The road ahead for rideshare
While King remains skeptical of the bill’s feasibility in the state legislature, he says he would still support the aims of H.1234. He and others in his field have been cautious when it comes to creating a third classification for workers, as it could lead to a host of lawsuits and legal wrangling. But at this point, he doesn’t see any other way. Hatton disagrees.
“I’m pretty skeptical of that as a solution,” she opined. “I mean, I understand that companies are seeking to do that. They’re trying to kind of have their cake and eat it too: retain all the control while … trying to limit their costs and liabilities as employers.”
For Hatton, half measures don’t cut it. In her view, gig workers deserve the flexibility of independent work, along with the same protections and benefits as full-time employees. She believes a better solution would be to separate benefits like health care and child care from employment status entirely.
“We’ve tied all of these benefits and protections to employment status. But we could take a couple of different paths,” she explains. “Say if we agree as a country, as a culture, that everyone deserves rights and protections — then we could decouple those from employment status and free up a whole lot of people and a whole lot of companies to do the type of work they want.”

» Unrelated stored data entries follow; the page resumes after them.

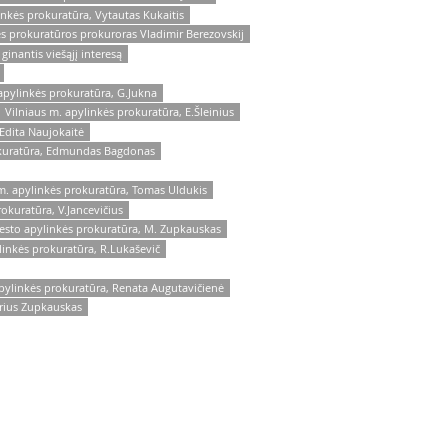
inkės prokuratūra, Vytautas Kukaitis
ės prokuratūros prokuroras Vladimir Berezovskij
ginantis viešąjį interesą
apylinkės prokuratūra, G.Jukna
Vilniaus m. apylinkės prokuratūra, E.Šleinius
 Edita Naujokaitė
okuratūra, Edmundas Bagdonas
m. apylinkės prokuratūra, Tomas Uldukis
rokuratūra, V.Jancevičius
iesto apylinkės prokuratūra, M. Zupkauskas
linkės prokuratūra, R.Lukaševič
apylinkės prokuratūra, Renata Augutavičienė
arius Zupkauskas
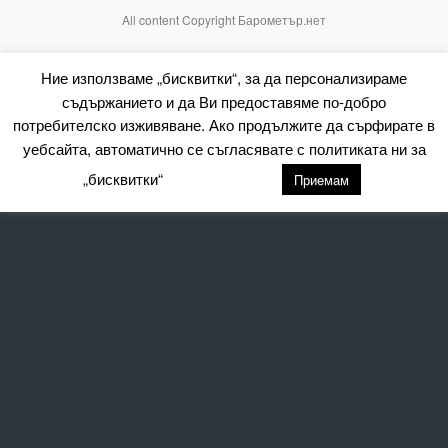
All content Copyright Барометър.нет
Ние използваме „бисквитки“, за да персонализираме
съдържанието и да Ви предоставяме по-добро
потребителско изживяване. Ако продължите да сърфирате в
уебсайта, автоматично се съгласявате с политиката ни за
„бисквитки“
настройки
Приемам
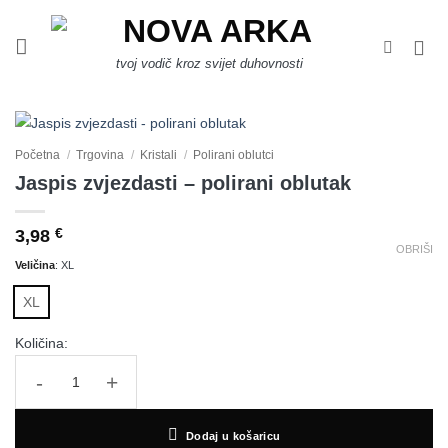
Skip
to
content
tvoj vodič kroz svijet duhovnosti
Početna
/
Trgovina
/
Kristali
/
Polirani oblutci
Jaspis zvjezdasti – polirani oblutak
3,98
€
OBRIŠI
Veličina
:
XL
XL
Količina:
Jaspis zvjezdasti - polirani oblutak količina
Dodaj u košaricu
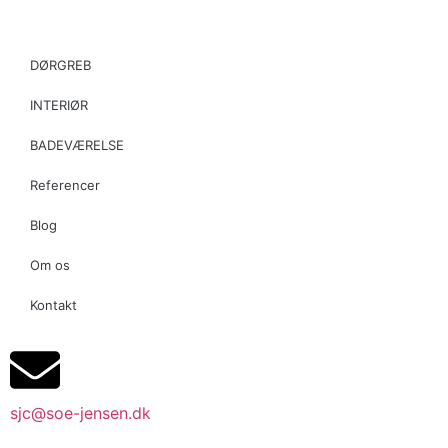
DØRGREB
INTERIØR
BADEVÆRELSE
Referencer
Blog
Om os
Kontakt
sjc@soe-jensen.dk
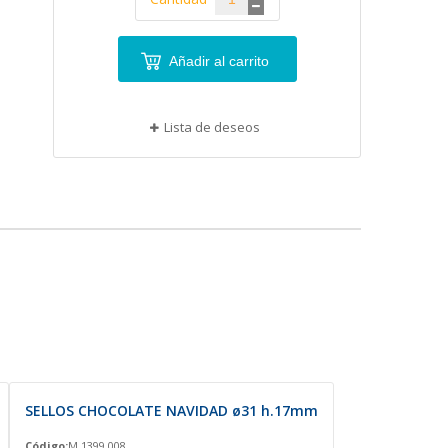
Añadir al carrito
Lista de deseos
SELLOS CHOCOLATE NAVIDAD ø31 h.17mm
Código:
M 1399.008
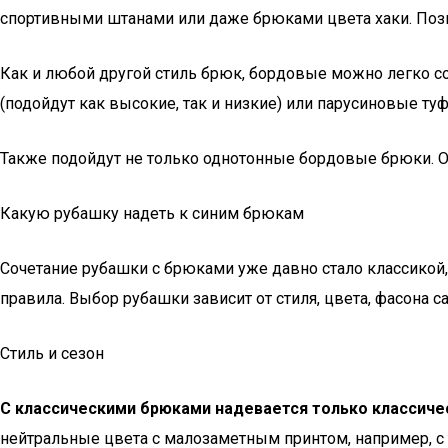
спортивными штанами или даже брюками цвета хаки. Поз
Как и любой другой стиль брюк, бордовые можно легко соч
(подойдут как высокие, так и низкие) или парусиновые ту
Также подойдут не только однотонные бордовые брюки. Об
Какую рубашку надеть к синим брюкам
Сочетание рубашки с брюками уже давно стало классикой
правила. Выбор рубашки зависит от стиля, цвета, фасона
Стиль и сезон
С классическими брюками надевается только классиче
нейтральные цвета с малозаметным принтом, например, с т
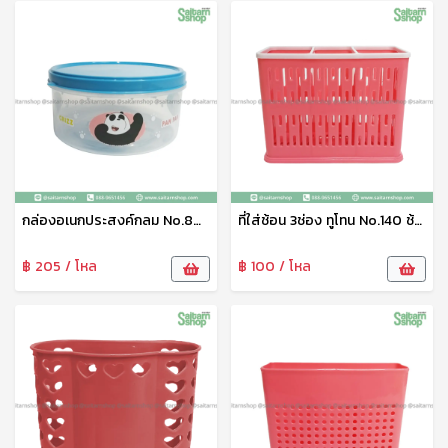
กล่องอเนกประสงค์กลม No.800-V9 ลาย We Bare Bears เบสกลาส
ที่ใส่ช้อน 3ช่อง ทูโทน No.140 ช้าง
฿ 205 / โหล
฿ 100 / โหล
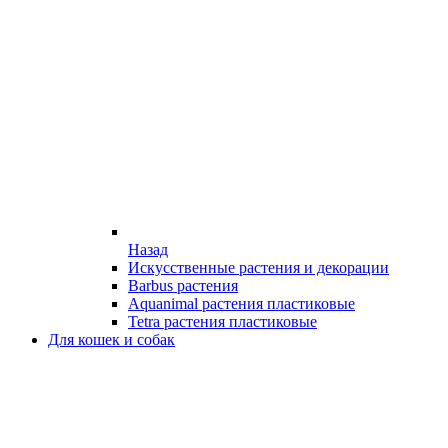
Назад
Искусственные растения и декорации
Barbus растения
Aquanimal растения пластиковые
Tetra растения пластиковые
Для кошек и собак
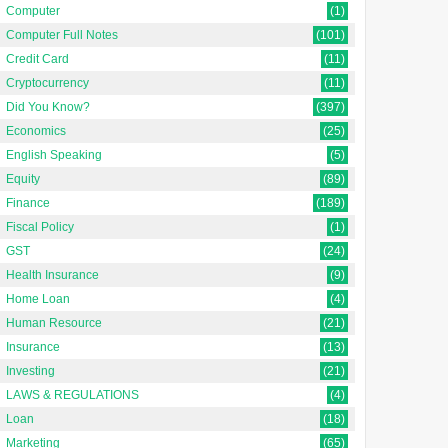
Computer
(1)
Computer Full Notes
(101)
Credit Card
(11)
Cryptocurrency
(11)
Did You Know?
(397)
Economics
(25)
English Speaking
(5)
Equity
(89)
Finance
(189)
Fiscal Policy
(1)
GST
(24)
Health Insurance
(9)
Home Loan
(4)
Human Resource
(21)
Insurance
(13)
Investing
(21)
LAWS & REGULATIONS
(4)
Loan
(18)
Marketing
(65)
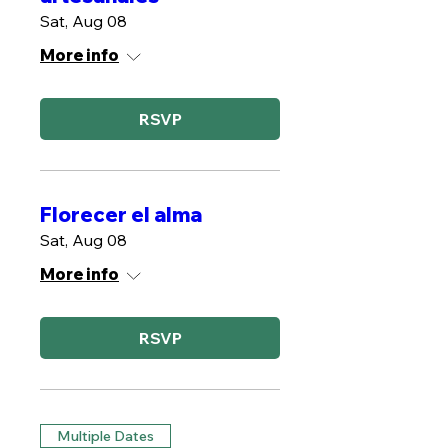
Sat, Aug 08
More info
RSVP
Florecer el alma
Sat, Aug 08
More info
RSVP
Multiple Dates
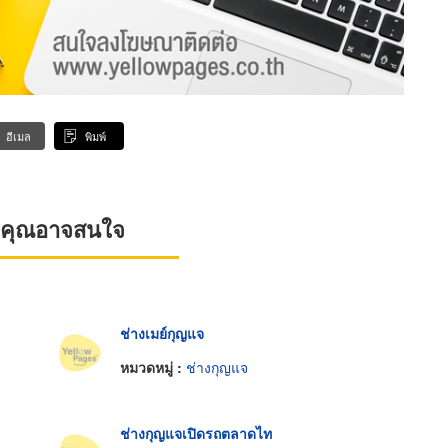
อีเมล
พิมพ์
ที่คุณอาจสนใจ
ช่างเมย์กุญแจ
หมวดหมู่ :
ช่างกุญแจ
ช่างกุญแจเปิดรถตลาดไท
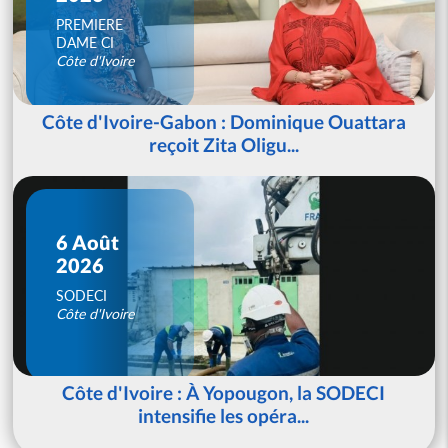
PREMIERE
DAME CI
Côte d'Ivoire
Côte d'Ivoire-Gabon : Dominique Ouattara
reçoit Zita Oligu...
6 Août
2026
SODECI
Côte d'Ivoire
Côte d'Ivoire : À Yopougon, la SODECI
intensifie les opéra...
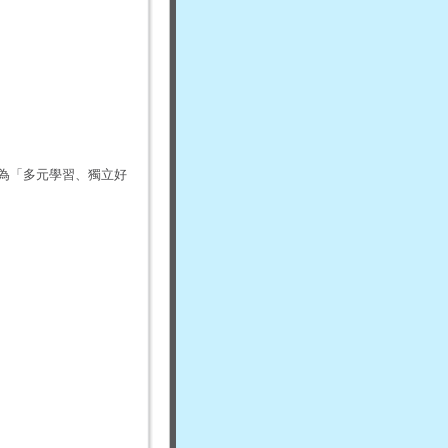
目為「多元學習、獨立好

Both Hatton and King acknowledge the difficult legal hurdles that a third worker classification would face. But while King would be willing to try out something akin to the dependent contractor status seen in the U.K., Germany and Canada, Hatton advocates for a more systemic change.
“I think, ultimately, some kind of collective organizing and making a statement refusing that work is potentially the only way to go. Companies don’t change because they’re singing “Kumbaya” with their workers, right?” she joked. “They change because they’re forced to, either through worker activism or some combination of worker activism and public opposition.”
While passage of a bill like Massachusetts’ H.1234 may be slow-going, strikes like the one two weeks ago can put some pressure on employers and lawmakers – and Uber and Lyft are already taking notice.